Filmmaking, like anything else, goes through trends, which is a polite way of saying that it emulates the last thing that was very unexpectedly successful. In the case of action movies, what’s in vogue now is the kind of brawny, brainless experience popularised by the likes of John Wick and The Raid. Character development and nuance are traded in for balletic choreography and stylized visuals – not to mention wince-inducing brutality.
These aren’t the thinking person’s movies, but they are the aesthete’s in a sense, those for whom a little strobe lighting and a lot of blood will go a long way. I’m very much in this demographic, for what that’s worth, and Ballerina very much caters to it. But it also pushes the boundaries for quite how far these things can go without suffering from diminishing returns.
After all, there’s only so thin something can get before it disappears entirely.
The plot of Ballerina, such as there is one, revolves around Ok-ju (Jeon Jong-seo), who is not the titular dancer but a former close-protection expert who has turned to a life of quiet self-loathing and the occasional thwarting of convenience store robberies (this is the movie laying its cards on the table right out of the gate).
Ok-ju has one friend in the world, Min-hee (Park Yu-rim), who is a ballerina, and also makes cakes. Flashbacks showing how these two met are unmistakably framed as meet-cutes, but the movie’s also a little unclear about whether there’s just a platonic connection or a romantic one here. Either way, I didn’t think about it too much as Min-hee is quickly killed off to kick-start the revenge plot.

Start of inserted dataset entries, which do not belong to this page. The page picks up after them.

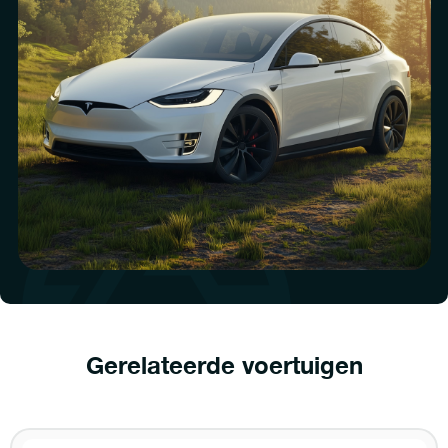
Gerelateerde voertuigen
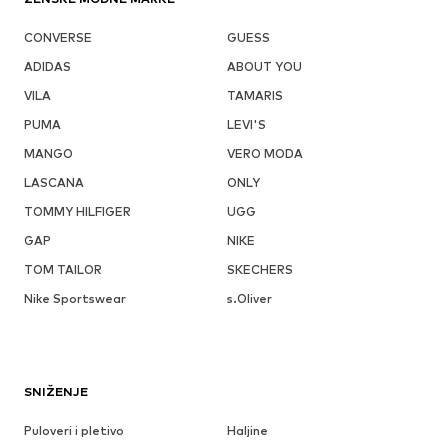
CONVERSE
GUESS
ADIDAS
ABOUT YOU
VILA
TAMARIS
PUMA
LEVI'S
MANGO
VERO MODA
LASCANA
ONLY
TOMMY HILFIGER
UGG
GAP
NIKE
TOM TAILOR
SKECHERS
Nike Sportswear
s.Oliver
SNIŽENJE
Puloveri i pletivo
Haljine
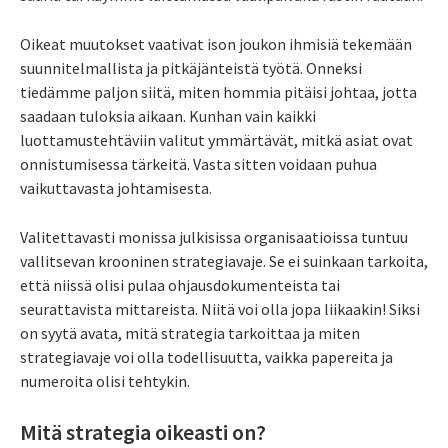
Oikeat muutokset vaativat ison joukon ihmisiä tekemään
suunnitelmallista ja pitkäjänteistä työtä. Onneksi
tiedämme paljon siitä, miten hommia pitäisi johtaa, jotta
saadaan tuloksia aikaan. Kunhan vain kaikki
luottamustehtäviin valitut ymmärtävät, mitkä asiat ovat
onnistumisessa tärkeitä. Vasta sitten voidaan puhua
vaikuttavasta johtamisesta.
Valitettavasti monissa julkisissa organisaatioissa tuntuu
vallitsevan krooninen strategiavaje. Se ei suinkaan tarkoita,
että niissä olisi pulaa ohjausdokumenteista tai
seurattavista mittareista. Niitä voi olla jopa liikaakin! Siksi
on syytä avata, mitä strategia tarkoittaa ja miten
strategiavaje voi olla todellisuutta, vaikka papereita ja
numeroita olisi tehtykin.
Mitä strategia oikeasti on?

Min-jee’s tragic suicide is the result of her being forced into slavery by a brutal human-trafficking ring, blackmailed by her rapist, Choi Pro (Kim Ji-hoon), into a situation that death seemed like the only viable escape from. All she leaves behind is a little note for Ok-ju imploring her to seek revenge on her behalf, and, really, that’s all an action movie protagonist needs.

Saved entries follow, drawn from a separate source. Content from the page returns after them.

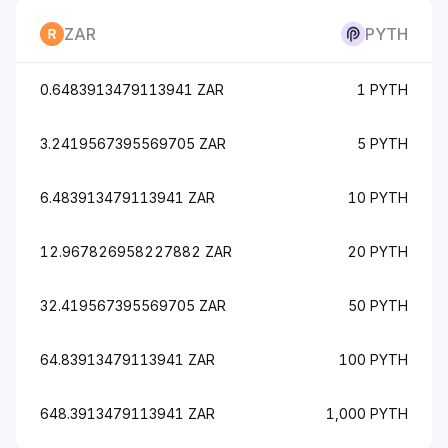
ZAR
PYTH
0.6483913479113941 ZAR
1 PYTH
3.2419567395569705 ZAR
5 PYTH
6.483913479113941 ZAR
10 PYTH
12.967826958227882 ZAR
20 PYTH
32.419567395569705 ZAR
50 PYTH
64.83913479113941 ZAR
100 PYTH
648.3913479113941 ZAR
1,000 PYTH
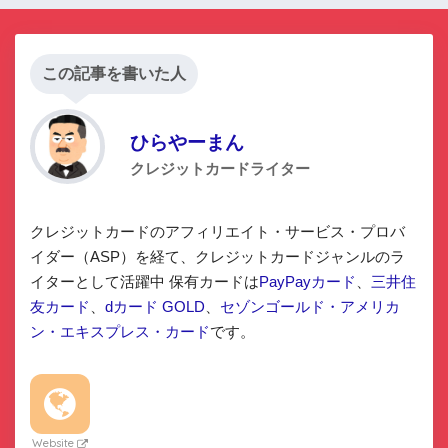
この記事を書いた人
ひらやーまん
クレジットカードライター
クレジットカードのアフィリエイト・サービス・プロバ
イダー（ASP）を経て、クレジットカードジャンルのラ
イターとして活躍中 保有カードは
PayPayカード
、
三井住
友カード
、
dカード GOLD
、
セゾンゴールド・アメリカ
ン・エキスプレス・カード
です。
Website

So, Ok-ju gets to work. With impressively little fanfare, she discovers what was going on with Min-hee, takes aim at Choi Pro, and, in short order, at everyone else in his general vicinity, often with extreme prejudice. I wish there was more to discuss in this regard, but that genuinely is the long and short of it.

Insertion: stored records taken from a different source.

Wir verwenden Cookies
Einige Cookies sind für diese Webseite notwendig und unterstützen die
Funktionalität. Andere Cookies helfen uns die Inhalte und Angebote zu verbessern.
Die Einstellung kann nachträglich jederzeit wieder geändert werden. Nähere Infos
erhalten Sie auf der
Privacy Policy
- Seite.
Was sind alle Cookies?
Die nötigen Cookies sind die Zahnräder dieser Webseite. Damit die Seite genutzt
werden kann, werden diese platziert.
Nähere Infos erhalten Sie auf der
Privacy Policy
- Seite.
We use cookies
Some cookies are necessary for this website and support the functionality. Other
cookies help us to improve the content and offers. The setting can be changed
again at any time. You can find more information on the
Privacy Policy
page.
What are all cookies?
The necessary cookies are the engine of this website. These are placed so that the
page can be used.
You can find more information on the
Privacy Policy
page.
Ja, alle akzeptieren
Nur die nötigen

And it isn’t enough. On paper, you’d think it is, and the point is to punctuate the narrative tracks with physical storytelling that is appropriately nasty and impressive. But there’s a reason that the John Wick franchise devoted an increasing amount of time to building a rather abstract fantasy assassin world in the background – because without that context, the films would be tedious.
Ballerina completely lacks the eccentricity and imagination of those films. The audience doesn’t particularly care about Ok-ju and Min-hee since the script never supplies them with any particular reason to, and the backdrop of a seedy sex ring and perverted villains – at one point Choi Pro wears a gimp mask, for crying out loud – just feels like a lazy, cheap way to get us on-side with Ok-ju’s revenge mission.
Brutal action is a saving grace
The action does count for a lot, though. Most of it is entirely practical, and a good chunk of it is surprisingly brutal, which gives a kineticism and tactility to Ballerina that it certainly benefits from. But you’ve also seen it all before, from the gun-fu to the aesthetic, and after a while the absence of anything to care much about wears thin.
For these reasons, Ballerina doesn’t have the makings of a cult classic or the kind of sleeper hit that’ll change the way action directors approach genre filmmaking from here. It’s entirely derivative, and completely lacks an emotional, human contour, or even some interesting worldbuilding, that would get it over the line.
There’s certainly an exciting action movie here, make no mistake about that, but it’ll pass by in a flash and there’s little reason to think about it once it’s over.